Note that both forms of insurance represent only the two possible extremes of a continuum, and that the position of any particular risk on this continuum is not definitively fixed. Owing to scientific and technological advances in metereology, geology, or engineering, for instance, risks that were formerly regarded as homogeneous (allowing for mutual insurance) can become more and more dehomogenized. Noteworthy is
this tendency in the field of medical and health insurance. With the advances of genetics and genetic engineering—genetic fingerprinting—medical and health risks previously regarded as homogeneous (unspecific) with respect to large numbers of people have become increasingly more specific and heterogeneous.

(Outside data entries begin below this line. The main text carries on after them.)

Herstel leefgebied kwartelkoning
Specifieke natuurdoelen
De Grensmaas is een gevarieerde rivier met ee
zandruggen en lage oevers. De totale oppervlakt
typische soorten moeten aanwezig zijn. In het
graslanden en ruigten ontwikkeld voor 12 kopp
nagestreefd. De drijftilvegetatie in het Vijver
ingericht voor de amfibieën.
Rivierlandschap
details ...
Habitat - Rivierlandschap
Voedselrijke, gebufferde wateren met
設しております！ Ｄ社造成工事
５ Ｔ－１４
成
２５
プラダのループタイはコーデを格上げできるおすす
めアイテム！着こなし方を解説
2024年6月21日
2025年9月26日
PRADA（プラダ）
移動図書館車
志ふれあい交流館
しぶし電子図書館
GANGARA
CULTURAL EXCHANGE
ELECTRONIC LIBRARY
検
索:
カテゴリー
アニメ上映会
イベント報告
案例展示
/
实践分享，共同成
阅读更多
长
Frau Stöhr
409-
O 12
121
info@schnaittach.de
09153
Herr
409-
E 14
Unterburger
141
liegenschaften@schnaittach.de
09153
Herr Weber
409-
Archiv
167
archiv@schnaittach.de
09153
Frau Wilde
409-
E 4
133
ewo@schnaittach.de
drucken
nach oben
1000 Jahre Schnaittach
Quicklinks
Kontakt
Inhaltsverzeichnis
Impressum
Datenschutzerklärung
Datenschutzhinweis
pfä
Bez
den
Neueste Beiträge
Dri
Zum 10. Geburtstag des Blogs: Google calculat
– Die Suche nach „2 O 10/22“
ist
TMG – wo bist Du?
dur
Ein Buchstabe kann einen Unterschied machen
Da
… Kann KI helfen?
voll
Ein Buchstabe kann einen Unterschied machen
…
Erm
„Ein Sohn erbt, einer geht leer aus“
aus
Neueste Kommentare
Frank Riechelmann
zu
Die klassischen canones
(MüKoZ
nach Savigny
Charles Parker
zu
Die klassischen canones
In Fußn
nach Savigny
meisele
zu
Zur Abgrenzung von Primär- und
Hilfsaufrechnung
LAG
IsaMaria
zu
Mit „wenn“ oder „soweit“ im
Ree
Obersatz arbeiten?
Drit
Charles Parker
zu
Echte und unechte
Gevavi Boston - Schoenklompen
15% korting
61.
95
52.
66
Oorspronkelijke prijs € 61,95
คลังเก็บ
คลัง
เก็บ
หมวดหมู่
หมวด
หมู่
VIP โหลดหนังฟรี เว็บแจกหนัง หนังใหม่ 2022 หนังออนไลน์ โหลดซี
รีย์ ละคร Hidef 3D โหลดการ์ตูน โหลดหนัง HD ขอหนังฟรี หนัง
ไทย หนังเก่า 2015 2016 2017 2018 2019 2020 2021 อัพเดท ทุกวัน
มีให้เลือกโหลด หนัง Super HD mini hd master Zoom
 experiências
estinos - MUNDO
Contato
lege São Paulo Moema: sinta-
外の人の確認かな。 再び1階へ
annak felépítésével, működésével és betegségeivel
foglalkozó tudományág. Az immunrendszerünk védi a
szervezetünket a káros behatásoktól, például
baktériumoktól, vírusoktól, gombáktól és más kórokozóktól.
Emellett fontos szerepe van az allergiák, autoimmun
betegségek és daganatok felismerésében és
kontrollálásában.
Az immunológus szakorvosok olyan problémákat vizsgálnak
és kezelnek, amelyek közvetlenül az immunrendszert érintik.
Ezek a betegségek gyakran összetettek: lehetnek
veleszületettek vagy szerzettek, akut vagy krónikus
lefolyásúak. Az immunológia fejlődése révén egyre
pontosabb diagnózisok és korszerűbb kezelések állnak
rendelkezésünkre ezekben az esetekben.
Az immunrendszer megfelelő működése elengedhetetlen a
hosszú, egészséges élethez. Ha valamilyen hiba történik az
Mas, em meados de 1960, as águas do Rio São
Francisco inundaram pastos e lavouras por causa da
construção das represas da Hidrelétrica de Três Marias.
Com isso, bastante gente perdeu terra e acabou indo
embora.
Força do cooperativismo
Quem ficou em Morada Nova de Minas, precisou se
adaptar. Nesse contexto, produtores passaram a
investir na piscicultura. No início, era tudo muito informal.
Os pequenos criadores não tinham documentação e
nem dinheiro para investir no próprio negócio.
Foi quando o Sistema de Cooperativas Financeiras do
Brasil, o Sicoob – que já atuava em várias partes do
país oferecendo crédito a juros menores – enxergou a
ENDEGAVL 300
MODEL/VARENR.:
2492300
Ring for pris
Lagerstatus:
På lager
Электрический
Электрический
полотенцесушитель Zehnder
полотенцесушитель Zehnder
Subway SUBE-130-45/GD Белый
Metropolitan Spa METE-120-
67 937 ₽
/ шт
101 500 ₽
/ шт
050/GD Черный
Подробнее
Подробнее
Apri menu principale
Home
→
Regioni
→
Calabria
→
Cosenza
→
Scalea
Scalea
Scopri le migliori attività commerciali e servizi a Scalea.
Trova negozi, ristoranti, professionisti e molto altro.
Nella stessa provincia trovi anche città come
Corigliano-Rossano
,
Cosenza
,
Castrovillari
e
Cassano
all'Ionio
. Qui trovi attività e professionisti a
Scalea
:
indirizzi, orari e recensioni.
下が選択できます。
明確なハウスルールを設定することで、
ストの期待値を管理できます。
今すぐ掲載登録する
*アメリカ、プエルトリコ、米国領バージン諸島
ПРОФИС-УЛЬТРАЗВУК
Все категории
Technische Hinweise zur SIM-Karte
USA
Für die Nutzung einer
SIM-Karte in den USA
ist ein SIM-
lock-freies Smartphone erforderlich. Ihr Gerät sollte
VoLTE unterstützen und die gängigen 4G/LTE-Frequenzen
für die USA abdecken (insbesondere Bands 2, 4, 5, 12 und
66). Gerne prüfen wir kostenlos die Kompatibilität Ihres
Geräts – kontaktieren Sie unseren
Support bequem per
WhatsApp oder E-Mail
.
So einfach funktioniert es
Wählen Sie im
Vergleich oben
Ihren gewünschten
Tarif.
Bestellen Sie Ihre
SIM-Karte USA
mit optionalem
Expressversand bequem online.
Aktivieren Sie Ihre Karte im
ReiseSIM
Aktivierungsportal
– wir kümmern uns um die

With this in mind, can anything specific be said about protection insurance in particular? I would think so. After all, while all insurance requires that the risk be accidental from the standpoint of the insurer and the insured, the accident of an aggressive invasion is distinctly different from that of natural or industrial disasters. Whereas natural disasters and industrial accidents are the outcome of natural forces and the operation of laws of nature, aggression is the outcome of human actions; and whereas nature is 'blind' and does not discriminate between individuals, whether at the same point in time or over time, an aggressor can discriminate and deliberately target specific victims and choose the timing of his attack.
VI
Let me first contrast defense-protection insurance with that against natural disasters. Frequently an analogy between the two is drawn, and it is instructive to examine if or to what extent it holds. The analogy is that just as every individual within certain geographical regions is threatened by the same risk of earthquakes, floods, or hurricanes, so does every inhabitant within the territory of the U.S. or Germany, for instance, face the same risk of being victimized by a foreign attack. Some superficial similarity—to which I shall come shortly—notwithstanding, it is easy to recognize two fundamental shortcomings in the analogy. For one, the borders of earthquake, flood, or hurricane regions are established according to objective physical criteria and hence can be referred to as 'natural.' In distinct contrast, political boundaries are 'artificial' boundaries. The borders of the U.S. changed throughout the entire nineteenth century, and Germany did not exist as such until 1871 and was composed of thirty-eight separate countries. Surely, no one would want to claim that this redrawing of the U.S. or German borders was the outcome of the discovery that the security risk of every American or German within the greater U.S. or Germany was, contrary to the previously held opposite belief, homogeneous (identical).